WORK TO COMPLETE —
**A.** In the passage on the clean energy transition, what do studies find that diverse boardrooms result in?
**B.** Copy the passage on the clean energy transition word for word from "Investment in and" to "solutions is limited.".

Investment in and policy support for clean energy technology is soaring in an attempt to overcome some of these concerns. There is significant buzz around “green” hydrogen, more reliable wind and solar power, sustainable jet fuels, and carbon capture, utilization, and storage (CCUS) projects. While there is promise in each of these, each also faces still significant hurdles—some of which remain under discussed. Some companies are touting the potential of nature-based solutions such as natural carbon sinks and renewable biofuels, but the capacity of these solutions is limited.

The clean energy transition is upon us and it is accelerating at a dizzying pace. Not only does this mean we will have to recognize and address policy, innovation, and development challenges to the issues above, but it also means we have to consider the human cost involved in this transition. Determining exact numbers of global employment reliant on fossil fuels is difficult, but employment numbers directly related to the extraction, transport, refining, and sale of fossil fuels alone numbers in the tens of millions. Moreover, while clean energy job numbers in some countries outstrip fossil fuel job numbers, income levels favor fossil fuel work. Part of managing the energy transition will have to include managing this mass job displacement, helping individuals find new employment despite having a relatively siloed skillset.

We also have an opportunity to examine and redress social challenges long associated with the energy industry. Women and minorities are underrepresented in the traditional energy industry broadly, and this underrepresentation gets worse as the level gets higher. Furthermore, pollution from the traditional energy industry has tended to impact minority communities and women more than other demographic groups. Finally, studies find that diverse boardrooms result in more sustainable strategies, and often more profitable strategies. In the cases of both raw employment numbers and of employment diversity, there is both an economic argument and a justice-oriented argument for confronting these challenges as we move further into the energy transition.

EXERCISE DATA —
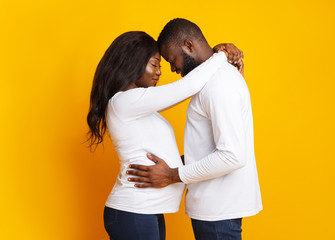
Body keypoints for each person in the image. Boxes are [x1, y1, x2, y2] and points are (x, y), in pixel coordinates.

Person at [86, 31, 244, 240]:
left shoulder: (140, 107)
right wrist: (220, 55)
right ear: (131, 63)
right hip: (134, 211)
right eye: (155, 64)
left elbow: (159, 153)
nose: (160, 72)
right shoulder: (123, 102)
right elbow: (187, 87)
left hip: (145, 212)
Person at [127, 18, 263, 240]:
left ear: (189, 46)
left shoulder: (218, 84)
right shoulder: (214, 80)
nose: (172, 69)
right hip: (216, 210)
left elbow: (232, 156)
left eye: (172, 60)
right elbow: (210, 149)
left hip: (218, 213)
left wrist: (173, 175)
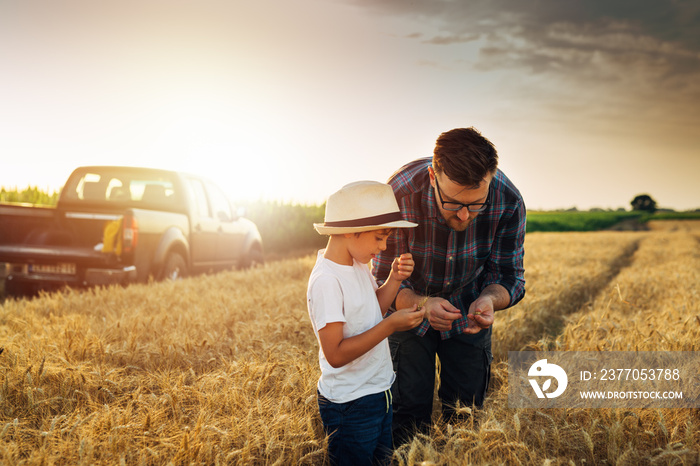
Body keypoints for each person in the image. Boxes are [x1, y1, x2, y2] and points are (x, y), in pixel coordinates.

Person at [372, 127, 526, 445]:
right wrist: (422, 304)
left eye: (477, 204)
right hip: (408, 318)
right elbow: (381, 279)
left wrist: (488, 299)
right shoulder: (397, 194)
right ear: (433, 175)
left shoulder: (509, 201)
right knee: (408, 414)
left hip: (469, 315)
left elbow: (510, 275)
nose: (465, 214)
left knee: (465, 416)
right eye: (454, 203)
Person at [307, 180, 427, 465]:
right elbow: (335, 355)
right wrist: (391, 325)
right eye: (379, 237)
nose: (384, 247)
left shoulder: (357, 264)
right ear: (350, 232)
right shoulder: (327, 281)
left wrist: (395, 279)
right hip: (351, 405)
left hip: (379, 392)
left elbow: (372, 309)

RESPONSES FOR EACH TASK —
**A.** More sustainable strategies, and often more profitable strategies.

**B.**
Investment in and policy support for clean energy technology is soaring in an attempt to overcome some of these concerns. There is significant buzz around “green” hydrogen, more reliable wind and solar power, sustainable jet fuels, and carbon capture, utilization, and storage (CCUS) projects. While there is promise in each of these, each also faces still significant hurdles—some of which remain under discussed. Some companies are touting the potential of nature-based solutions such as natural carbon sinks and renewable biofuels, but the capacity of these solutions is limited.